[Stored data entries]
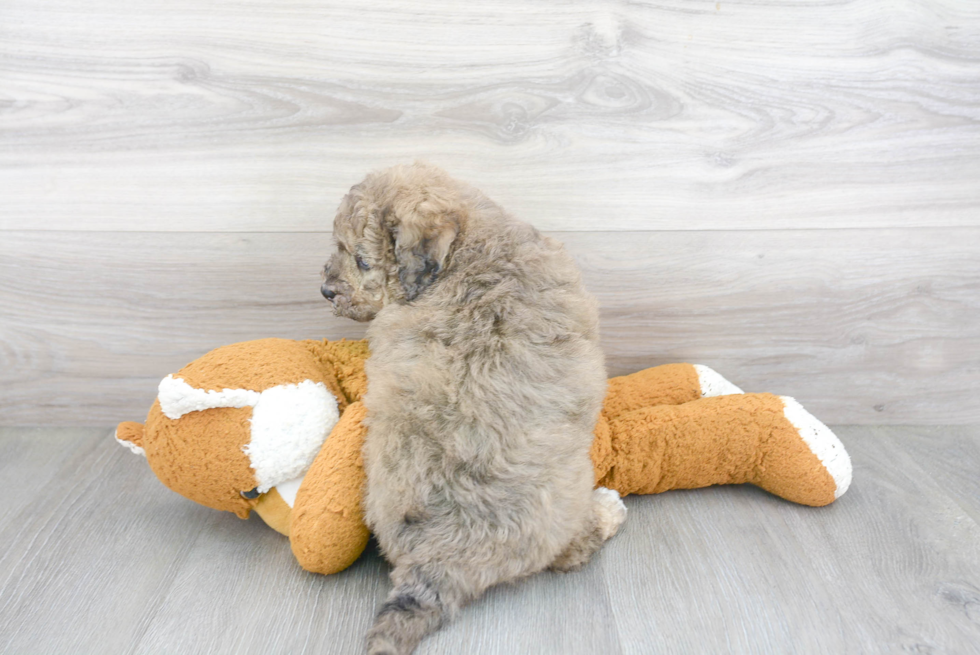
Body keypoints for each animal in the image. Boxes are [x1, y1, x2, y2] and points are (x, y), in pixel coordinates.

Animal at [322, 163, 628, 655]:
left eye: (362, 260)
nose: (325, 290)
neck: (469, 250)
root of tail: (433, 562)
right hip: (564, 498)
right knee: (570, 552)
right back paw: (608, 511)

Exercise requirements: Return only those lines that run from the one containing "neck: (469, 250)" through the end of the entries, keeping each exactly as written.

Solution to this task:
neck: (469, 250)
root of tail: (433, 562)
right hip: (564, 498)
right knee: (570, 552)
right back paw: (608, 511)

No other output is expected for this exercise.